### Work instruction
Return a copy of every line in the data below that contains "down".

(Given entries begins)

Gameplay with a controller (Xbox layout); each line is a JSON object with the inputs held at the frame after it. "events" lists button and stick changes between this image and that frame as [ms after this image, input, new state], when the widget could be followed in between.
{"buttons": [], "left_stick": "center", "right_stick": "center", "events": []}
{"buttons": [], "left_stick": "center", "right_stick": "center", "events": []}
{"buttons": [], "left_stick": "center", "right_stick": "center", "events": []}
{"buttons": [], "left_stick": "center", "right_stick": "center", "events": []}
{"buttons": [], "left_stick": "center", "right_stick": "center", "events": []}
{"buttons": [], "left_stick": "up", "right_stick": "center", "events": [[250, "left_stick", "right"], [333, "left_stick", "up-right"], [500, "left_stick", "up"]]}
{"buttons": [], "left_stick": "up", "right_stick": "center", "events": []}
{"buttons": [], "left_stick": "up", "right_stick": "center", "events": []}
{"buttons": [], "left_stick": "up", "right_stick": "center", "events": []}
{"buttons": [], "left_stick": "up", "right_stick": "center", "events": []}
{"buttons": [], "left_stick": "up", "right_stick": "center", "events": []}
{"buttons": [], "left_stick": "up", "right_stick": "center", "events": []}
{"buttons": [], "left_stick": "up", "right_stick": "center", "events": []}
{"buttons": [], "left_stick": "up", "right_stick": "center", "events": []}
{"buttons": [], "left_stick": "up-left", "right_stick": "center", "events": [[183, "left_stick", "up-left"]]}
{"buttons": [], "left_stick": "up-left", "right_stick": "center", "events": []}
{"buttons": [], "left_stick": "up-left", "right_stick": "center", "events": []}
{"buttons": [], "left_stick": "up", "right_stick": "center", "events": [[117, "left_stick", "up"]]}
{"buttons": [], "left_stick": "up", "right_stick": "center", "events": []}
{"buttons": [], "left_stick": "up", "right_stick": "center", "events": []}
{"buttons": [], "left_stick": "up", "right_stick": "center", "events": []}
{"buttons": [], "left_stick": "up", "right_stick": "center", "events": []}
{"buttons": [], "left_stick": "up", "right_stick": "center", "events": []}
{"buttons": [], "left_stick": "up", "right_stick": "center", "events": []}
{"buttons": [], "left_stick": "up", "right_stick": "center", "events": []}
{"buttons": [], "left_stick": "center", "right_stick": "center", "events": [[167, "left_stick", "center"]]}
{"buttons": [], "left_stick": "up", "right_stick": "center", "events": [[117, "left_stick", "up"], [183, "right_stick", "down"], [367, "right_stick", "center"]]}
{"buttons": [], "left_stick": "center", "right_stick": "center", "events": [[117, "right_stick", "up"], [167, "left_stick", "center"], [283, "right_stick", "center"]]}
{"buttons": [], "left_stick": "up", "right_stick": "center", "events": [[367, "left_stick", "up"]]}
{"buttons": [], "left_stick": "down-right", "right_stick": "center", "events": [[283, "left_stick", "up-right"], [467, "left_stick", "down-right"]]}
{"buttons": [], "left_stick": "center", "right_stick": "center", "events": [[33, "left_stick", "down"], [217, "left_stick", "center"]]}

(Given entries ends)

### Answer to the problem
{"buttons": [], "left_stick": "up", "right_stick": "center", "events": [[117, "left_stick", "up"], [183, "right_stick", "down"], [367, "right_stick", "center"]]}
{"buttons": [], "left_stick": "down-right", "right_stick": "center", "events": [[283, "left_stick", "up-right"], [467, "left_stick", "down-right"]]}
{"buttons": [], "left_stick": "center", "right_stick": "center", "events": [[33, "left_stick", "down"], [217, "left_stick", "center"]]}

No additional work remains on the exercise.